··· GIVEN DATA ···
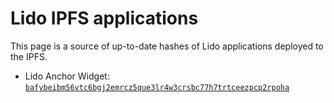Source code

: # Lido IPFS applications

This page is a source of up-to-date hashes of Lido applications deployed to the IPFS.

- Lido Anchor Widget: [`bafybeibm56vtc6bgj2emrcz5que3lr4w3crsbc77h7trtceezpcp2rpoha`](https://bafybeibm56vtc6bgj2emrcz5que3lr4w3crsbc77h7trtceezpcp2rpoha.ipfs.cf-ipfs.com)
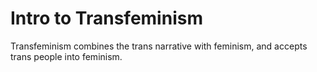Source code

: # Intro to Transfeminism

Transfeminism combines the trans narrative with feminism, and accepts trans people into feminism.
···
** YOUR TASK **
Print every line of the rows from the line with "This page is" through the last line of the rows, leaving out the pictures.

** YOUR SOLUTION **
This page is a source of up-to-date hashes of Lido applications deployed to the IPFS.

- Lido Anchor Widget: [`bafybeibm56vtc6bgj2emrcz5que3lr4w3crsbc77h7trtceezpcp2rpoha`](https://bafybeibm56vtc6bgj2emrcz5que3lr4w3crsbc77h7trtceezpcp2rpoha.ipfs.cf-ipfs.com)
Source code

: # Intro to Transfeminism

Transfeminism combines the trans narrative with feminism, and accepts trans people into feminism.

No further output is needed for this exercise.